Listed entries –

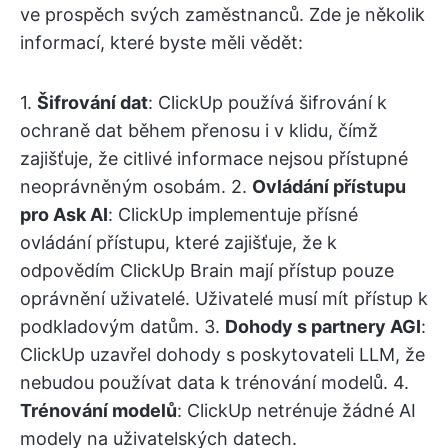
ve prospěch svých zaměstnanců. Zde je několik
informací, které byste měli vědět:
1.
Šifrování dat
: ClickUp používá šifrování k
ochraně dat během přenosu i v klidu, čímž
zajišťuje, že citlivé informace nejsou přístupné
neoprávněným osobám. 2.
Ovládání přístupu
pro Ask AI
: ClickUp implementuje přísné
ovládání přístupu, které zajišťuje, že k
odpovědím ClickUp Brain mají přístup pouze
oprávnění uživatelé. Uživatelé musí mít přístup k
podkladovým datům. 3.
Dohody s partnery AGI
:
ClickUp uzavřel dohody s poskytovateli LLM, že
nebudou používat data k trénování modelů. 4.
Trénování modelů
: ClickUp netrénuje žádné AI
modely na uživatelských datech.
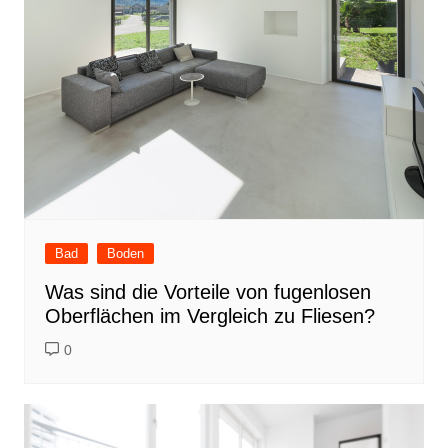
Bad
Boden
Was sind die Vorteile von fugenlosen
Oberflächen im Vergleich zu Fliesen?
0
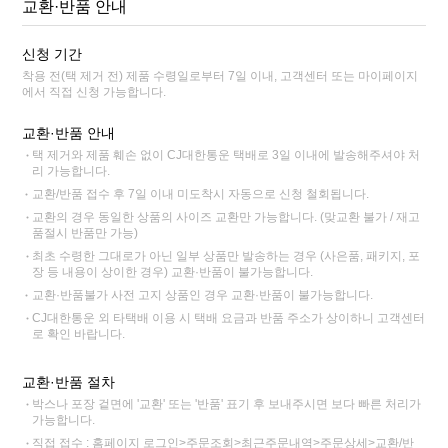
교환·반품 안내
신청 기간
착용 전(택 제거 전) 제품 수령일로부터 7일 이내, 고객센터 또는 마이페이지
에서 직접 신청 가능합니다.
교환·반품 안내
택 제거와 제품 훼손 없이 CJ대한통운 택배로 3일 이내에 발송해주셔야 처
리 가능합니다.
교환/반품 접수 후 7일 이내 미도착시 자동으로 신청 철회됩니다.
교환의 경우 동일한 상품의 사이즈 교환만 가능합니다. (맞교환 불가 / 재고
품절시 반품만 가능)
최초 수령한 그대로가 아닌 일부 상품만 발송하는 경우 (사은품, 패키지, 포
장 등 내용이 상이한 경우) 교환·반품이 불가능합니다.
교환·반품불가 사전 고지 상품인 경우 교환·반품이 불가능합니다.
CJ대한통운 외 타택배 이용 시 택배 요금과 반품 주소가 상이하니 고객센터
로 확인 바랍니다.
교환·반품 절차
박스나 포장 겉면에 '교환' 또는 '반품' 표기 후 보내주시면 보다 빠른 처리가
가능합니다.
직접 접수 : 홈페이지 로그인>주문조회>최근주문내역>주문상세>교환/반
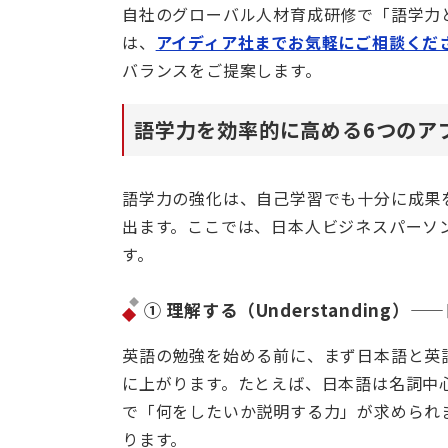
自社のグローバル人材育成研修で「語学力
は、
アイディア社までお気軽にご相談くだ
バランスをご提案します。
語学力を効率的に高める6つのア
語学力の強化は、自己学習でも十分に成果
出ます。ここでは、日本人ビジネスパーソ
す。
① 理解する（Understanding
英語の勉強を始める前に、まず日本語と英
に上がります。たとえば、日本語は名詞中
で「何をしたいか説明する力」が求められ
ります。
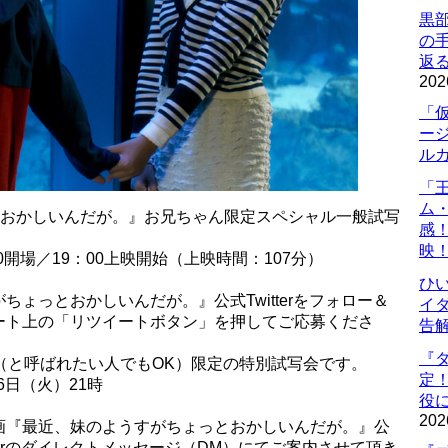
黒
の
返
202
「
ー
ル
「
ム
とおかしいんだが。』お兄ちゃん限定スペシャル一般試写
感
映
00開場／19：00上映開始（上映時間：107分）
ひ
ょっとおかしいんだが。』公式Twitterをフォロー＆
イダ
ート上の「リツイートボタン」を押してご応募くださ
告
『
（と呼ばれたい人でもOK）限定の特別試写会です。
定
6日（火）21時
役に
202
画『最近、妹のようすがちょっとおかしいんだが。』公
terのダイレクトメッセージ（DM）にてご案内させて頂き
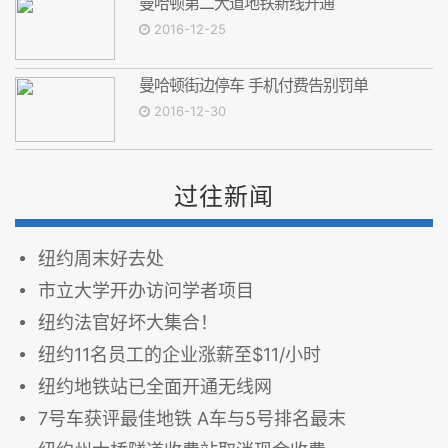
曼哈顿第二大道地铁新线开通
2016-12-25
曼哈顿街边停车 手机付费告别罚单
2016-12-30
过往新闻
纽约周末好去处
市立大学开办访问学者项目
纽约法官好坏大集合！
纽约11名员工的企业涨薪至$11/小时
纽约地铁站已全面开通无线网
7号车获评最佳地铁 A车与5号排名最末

Exercise goal – Reproduce the lines word for word, starting with the line that contains "自社のグローバル人材育成研修で「語学力" and going on through the last line of the items, and leave the pictures out of your answer.

Answer box –
自社のグローバル人材育成研修で「語学力
は、
アイディア社までお気軽にご相談くだ
バランスをご提案します。
語学力を効率的に高める6つのア
語学力の強化は、自己学習でも十分に成果
出ます。ここでは、日本人ビジネスパーソ
す。
① 理解する（Understanding
英語の勉強を始める前に、まず日本語と英
に上がります。たとえば、日本語は名詞中
で「何をしたいか説明する力」が求められ
ります。
黒
の
返
202
「
ー
ル
「
ム
とおかしいんだが。』お兄ちゃん限定スペシャル一般試写
感
映
00開場／19：00上映開始（上映時間：107分）
ひ
ょっとおかしいんだが。』公式Twitterをフォロー＆
イダ
ート上の「リツイートボタン」を押してご応募くださ
告
『
（と呼ばれたい人でもOK）限定の特別試写会です。
定
6日（火）21時
役に
202
画『最近、妹のようすがちょっとおかしいんだが。』公
terのダイレクトメッセージ（DM）にてご案内させて頂き
曼哈顿第二大道地铁新线开通
2016-12-25
曼哈顿街边停车 手机付费告别罚单
2016-12-30
过往新闻
纽约周末好去处
市立大学开办访问学者项目
纽约法官好坏大集合！
纽约11名员工的企业涨薪至$11/小时
纽约地铁站已全面开通无线网
7号车获评最佳地铁 A车与5号排名最末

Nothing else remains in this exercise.